In 1789, electors chose George Washington to be the first president of the United States.
In 1861, delegates from six southern states that had recently seceded from the Union met in Montgomery, Alabama, to form the Confederate States of America.
In 1938, the Thornton Wilder play “Our Town” opened on Broadway. Walt Disney’s animated feature “Snow White and the Seven Dwarfs” opened in general U.S. release.
In 1941, the United Service Organizations came into existence.
In 1948, the island nation of Ceylon — now Sri Lanka — became an independent dominion within the British Commonwealth.
In 1962, a rare conjunction of the sun, the moon, Mercury, Venus, Earth, Mars, Jupiter and Saturn occurred.

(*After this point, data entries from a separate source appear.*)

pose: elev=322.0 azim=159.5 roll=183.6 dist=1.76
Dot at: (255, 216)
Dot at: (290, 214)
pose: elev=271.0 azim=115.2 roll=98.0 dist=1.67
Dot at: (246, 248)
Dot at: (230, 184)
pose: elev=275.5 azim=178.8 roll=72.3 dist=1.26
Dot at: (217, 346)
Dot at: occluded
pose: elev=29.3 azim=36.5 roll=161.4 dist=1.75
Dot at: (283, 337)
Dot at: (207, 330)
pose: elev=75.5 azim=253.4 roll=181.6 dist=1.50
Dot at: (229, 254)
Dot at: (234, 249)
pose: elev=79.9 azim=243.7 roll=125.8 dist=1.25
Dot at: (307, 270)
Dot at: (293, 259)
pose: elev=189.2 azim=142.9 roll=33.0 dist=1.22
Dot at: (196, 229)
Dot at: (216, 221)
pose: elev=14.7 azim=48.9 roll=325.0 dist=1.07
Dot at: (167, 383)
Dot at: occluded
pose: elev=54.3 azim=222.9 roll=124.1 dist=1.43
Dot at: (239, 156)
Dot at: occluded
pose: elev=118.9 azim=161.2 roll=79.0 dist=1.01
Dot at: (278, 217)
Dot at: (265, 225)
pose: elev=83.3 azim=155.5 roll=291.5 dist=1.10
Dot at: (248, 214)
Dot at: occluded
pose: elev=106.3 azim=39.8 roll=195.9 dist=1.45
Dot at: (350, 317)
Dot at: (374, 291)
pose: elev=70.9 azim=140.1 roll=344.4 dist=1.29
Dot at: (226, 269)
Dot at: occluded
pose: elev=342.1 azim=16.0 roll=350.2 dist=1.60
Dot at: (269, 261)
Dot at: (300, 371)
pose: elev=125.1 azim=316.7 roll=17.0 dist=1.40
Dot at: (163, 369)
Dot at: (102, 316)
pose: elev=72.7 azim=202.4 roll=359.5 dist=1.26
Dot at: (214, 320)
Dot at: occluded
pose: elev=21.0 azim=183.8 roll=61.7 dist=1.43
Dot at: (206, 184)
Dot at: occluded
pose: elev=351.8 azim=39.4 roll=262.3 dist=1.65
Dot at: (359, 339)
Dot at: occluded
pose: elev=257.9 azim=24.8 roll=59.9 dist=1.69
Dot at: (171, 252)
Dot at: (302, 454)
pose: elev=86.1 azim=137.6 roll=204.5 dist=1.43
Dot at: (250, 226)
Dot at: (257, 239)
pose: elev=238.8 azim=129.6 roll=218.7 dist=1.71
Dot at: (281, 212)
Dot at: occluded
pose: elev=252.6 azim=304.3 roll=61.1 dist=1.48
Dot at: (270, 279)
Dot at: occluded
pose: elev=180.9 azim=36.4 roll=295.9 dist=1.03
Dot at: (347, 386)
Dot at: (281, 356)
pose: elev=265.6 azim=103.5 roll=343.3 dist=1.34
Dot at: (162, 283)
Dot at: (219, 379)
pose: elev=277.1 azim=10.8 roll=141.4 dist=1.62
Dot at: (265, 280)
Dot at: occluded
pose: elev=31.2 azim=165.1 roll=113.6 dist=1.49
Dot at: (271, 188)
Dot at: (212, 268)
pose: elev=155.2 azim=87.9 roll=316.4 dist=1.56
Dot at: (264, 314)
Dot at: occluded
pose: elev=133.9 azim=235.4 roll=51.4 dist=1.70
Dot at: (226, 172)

In 1974, newspaper heiress Patricia Hearst, 19, was kidnapped in Berkeley, California, by the radical Symbionese Liberation Army.
In 1983, pop singer-musician Karen Carpenter died in Downey, California, at age 32.
In 1987, pianist Liberace died at his Palm Springs, California, home at age 67.
In 1997, a civil jury in Santa Monica, California, found O.J. Simpson liable for the deaths of his ex-wife, Nicole Brown Simpson, and her friend, Ronald Goldman.
In 2004, the Massachusetts high court declared that gay couples were entitled to nothing less than marriage, and that Vermont-style civil unions would not suffice. The social networking website Facebook had its beginnings as Harvard student Mark Zuckerberg launched “Thefacebook.”
Ten years ago: President George W. Bush proposed a record $3.1 trillion budget that included huge deficits. Thomas S. Monson was introduced as the 16th president of The Church of Jesus Christ of Latter-day Saints, succeeding the late Gordon B. Hinckley. Harry Richard Landis, the next-to-last surviving U.S. veteran of World War I, died near Tampa, Florida, at age 108. The last surviving U.S. World War I vet, Frank Buckles, died in February 2011.
Five years ago: President Barack Obama signed a bill temporarily raising the government’s $16.4 trillion borrowing limit, averting a default. For the fifth straight week there was a new No. 1 in The Associated Press’ men’s college basketball poll: Indiana.